We store the personal data we have collected for as long as our legitimate interest or obligation to store it continues. When such legitimate interest or obligation ends, we will delete or anonymise your personal data.

We store transaction data for accounting and taxation purposes for six (6) years after the end of the year during which the last transaction took place.

We store Profile Data and Marketing and Communications Data for a maximum on two (2) years after the last use.

We store Registration and Diet Data for as long as necessary for organising the event in question.

We store Technical Data and Usage Data for 24 months after the time of collection.

Data may also be stored for a longer period if we have a legal obligation to store the data or if the storage is necessary for the establishment, exercise or defence of a legal claim in a legal process.

  1. HOW CAN YOU EXERCISE YOUR DATA PROTECTION RIGHTS?

You have several rights related to your personal data. Below is a concise list of these rights, along with information on how to exercise them and their limitations.

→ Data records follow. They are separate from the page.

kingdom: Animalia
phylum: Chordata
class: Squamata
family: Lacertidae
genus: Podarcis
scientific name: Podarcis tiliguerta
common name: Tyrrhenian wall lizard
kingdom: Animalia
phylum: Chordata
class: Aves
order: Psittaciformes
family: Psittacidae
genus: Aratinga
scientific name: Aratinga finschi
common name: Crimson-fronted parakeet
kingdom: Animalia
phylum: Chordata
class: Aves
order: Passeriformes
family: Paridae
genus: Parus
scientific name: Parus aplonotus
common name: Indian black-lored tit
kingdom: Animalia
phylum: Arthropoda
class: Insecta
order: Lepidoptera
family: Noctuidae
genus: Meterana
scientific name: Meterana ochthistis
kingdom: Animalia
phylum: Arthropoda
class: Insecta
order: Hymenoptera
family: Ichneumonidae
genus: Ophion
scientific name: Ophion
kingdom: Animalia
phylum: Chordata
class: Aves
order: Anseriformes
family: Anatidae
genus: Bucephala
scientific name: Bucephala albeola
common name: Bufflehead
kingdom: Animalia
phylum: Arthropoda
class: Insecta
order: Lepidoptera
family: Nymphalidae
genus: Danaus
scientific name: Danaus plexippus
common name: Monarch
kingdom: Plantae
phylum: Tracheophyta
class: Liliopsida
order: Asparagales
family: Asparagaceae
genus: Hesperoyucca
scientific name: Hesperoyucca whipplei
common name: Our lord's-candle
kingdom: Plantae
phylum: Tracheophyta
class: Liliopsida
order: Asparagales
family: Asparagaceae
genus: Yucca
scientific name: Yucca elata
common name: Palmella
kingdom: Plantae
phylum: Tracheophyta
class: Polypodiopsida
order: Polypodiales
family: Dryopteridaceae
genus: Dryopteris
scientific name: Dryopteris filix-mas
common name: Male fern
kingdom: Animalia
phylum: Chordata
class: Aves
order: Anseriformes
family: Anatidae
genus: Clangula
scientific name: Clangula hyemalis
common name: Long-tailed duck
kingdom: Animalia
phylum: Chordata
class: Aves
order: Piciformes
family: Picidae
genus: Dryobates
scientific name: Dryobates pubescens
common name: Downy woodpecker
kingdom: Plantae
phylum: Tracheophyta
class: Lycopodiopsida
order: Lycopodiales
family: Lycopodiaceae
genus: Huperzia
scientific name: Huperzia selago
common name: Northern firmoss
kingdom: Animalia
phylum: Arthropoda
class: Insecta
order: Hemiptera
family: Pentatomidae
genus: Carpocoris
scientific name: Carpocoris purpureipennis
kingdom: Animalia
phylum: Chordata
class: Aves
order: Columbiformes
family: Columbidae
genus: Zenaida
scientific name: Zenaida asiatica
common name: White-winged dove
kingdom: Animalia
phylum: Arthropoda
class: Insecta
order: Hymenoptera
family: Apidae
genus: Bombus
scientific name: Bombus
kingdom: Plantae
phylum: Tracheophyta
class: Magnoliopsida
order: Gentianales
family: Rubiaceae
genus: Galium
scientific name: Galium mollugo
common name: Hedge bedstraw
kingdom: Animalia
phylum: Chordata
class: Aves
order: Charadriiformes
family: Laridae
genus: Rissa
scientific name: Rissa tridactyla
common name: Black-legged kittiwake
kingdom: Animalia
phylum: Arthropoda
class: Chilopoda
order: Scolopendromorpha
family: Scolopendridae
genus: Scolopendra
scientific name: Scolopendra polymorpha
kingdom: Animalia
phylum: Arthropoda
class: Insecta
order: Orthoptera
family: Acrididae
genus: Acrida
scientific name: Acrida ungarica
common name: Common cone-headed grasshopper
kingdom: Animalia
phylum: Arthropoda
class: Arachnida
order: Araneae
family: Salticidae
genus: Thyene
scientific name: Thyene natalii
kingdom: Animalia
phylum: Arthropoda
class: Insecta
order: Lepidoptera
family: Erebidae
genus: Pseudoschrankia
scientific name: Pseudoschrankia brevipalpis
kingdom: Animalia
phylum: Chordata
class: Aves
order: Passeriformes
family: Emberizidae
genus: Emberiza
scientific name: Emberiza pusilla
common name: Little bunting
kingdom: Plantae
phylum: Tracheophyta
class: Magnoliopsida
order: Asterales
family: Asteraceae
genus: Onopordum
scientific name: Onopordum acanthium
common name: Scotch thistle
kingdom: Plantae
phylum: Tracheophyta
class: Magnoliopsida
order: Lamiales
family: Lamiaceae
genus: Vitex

When certain conditions are met, you have the following rights:

  • Right to request access to your personal data. This right allows you to have a copy of all the personal data we store about you and to ensure that we process the data lawfully.
  • Right to request the rectification of your personal data. Under this right, you may request we rectify any inaccurate or false data concerning you.
  • Right to request the erasure of your personal data. Under thig right, you may request we erase or move your personal data when the appropriate basis for processing the data has ceased.
  • Right to object to the processing of your data when the basis of processing is our legitimate interest (or the legitimate interest of a third party) and you have a specific personal reason to restrict the processing. You will also always have the right to restrict the processing of your data for direct marketing purposes.
  • Right to request restricting the processing of your personal data. Under this right, you may request we stop the processing of your personal data, for example, while you ensure the accuracy of the data or the validity of the lawful basis of processing.
  • Right to request the transfer of your data between systems.
  • If the processing is based only on your consent, you have the right to withdraw your consent at any time. However, withdrawing your consent does not affect the lawfulness of the processing of personal data that has taken place before the consent was withdrawn.

If you wish to exercise any of the aforementioned rights, you can contact us via e-mail at tietosuoja@erillisverkot.fi. When you have contacted us, we will fulfil your wishes in accordance with data protection legislation.

You have the right to make a notification to the national data protection authorities if you are dissatisfied with the way in which we process your personal data. In Finland, the notification is made to the Data Protection Ombudsman at https://tietosuoja.fi/en/notification-to-the-data-protection-ombudsman.

  1. CHANGES TO THE PRIVACY NOTICE

This privacy notice may be updated, as necessary, to reflect changes in the legal and operational requirements. We recommend visiting our website regularly to learn about our updated data protection policies.